Segment Start: Stored data
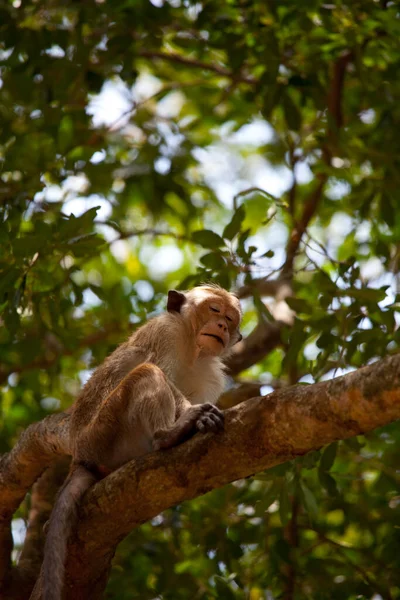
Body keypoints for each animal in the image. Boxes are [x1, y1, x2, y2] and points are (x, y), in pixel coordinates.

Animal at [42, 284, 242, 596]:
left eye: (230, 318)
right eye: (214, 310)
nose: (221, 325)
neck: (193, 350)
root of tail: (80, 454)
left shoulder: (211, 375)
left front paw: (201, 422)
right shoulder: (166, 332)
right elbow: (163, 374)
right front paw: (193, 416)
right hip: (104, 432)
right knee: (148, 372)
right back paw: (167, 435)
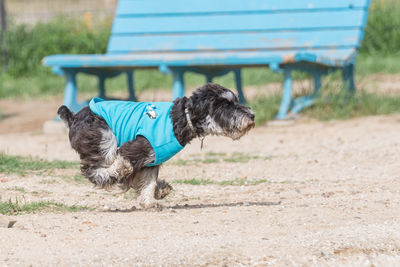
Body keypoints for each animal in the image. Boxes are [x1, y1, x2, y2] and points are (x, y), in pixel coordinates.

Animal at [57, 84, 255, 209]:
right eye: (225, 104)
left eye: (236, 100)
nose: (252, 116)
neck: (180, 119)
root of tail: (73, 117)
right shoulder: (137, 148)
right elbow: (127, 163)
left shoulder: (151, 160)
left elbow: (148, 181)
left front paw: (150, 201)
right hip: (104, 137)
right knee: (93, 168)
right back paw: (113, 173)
Segment End: Stored data
Segment Start: Stored data
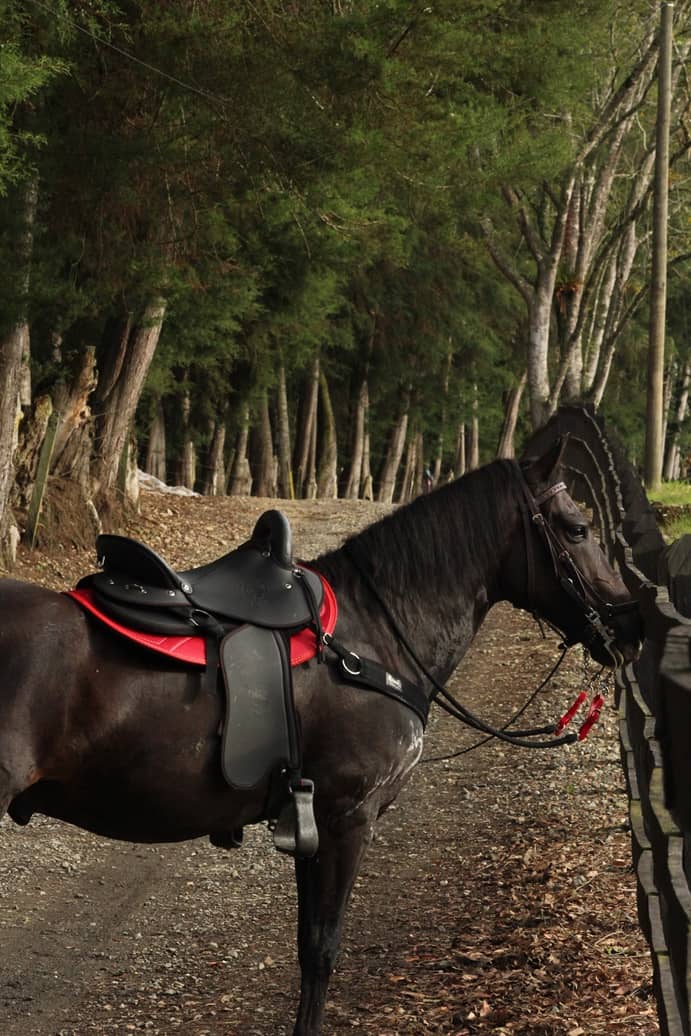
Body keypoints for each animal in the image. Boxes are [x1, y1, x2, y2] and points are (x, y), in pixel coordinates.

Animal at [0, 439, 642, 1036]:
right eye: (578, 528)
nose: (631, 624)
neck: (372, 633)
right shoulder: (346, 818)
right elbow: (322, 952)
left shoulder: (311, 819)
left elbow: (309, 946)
Segment End: Stored data
Task details>
What is needed is an exact copy of the lines above, from the one containing "right eye: (225, 104)" through the one containing "right back paw: (113, 173)", with nothing added.

Solution to the problem>
right eye: (225, 104)
left eye: (236, 100)
nose: (252, 116)
neck: (180, 119)
root of tail: (73, 117)
right shoulder: (137, 148)
right elbow: (127, 163)
left shoulder: (151, 160)
left elbow: (148, 181)
left front paw: (150, 201)
right hip: (104, 137)
right knee: (93, 168)
right back paw: (113, 173)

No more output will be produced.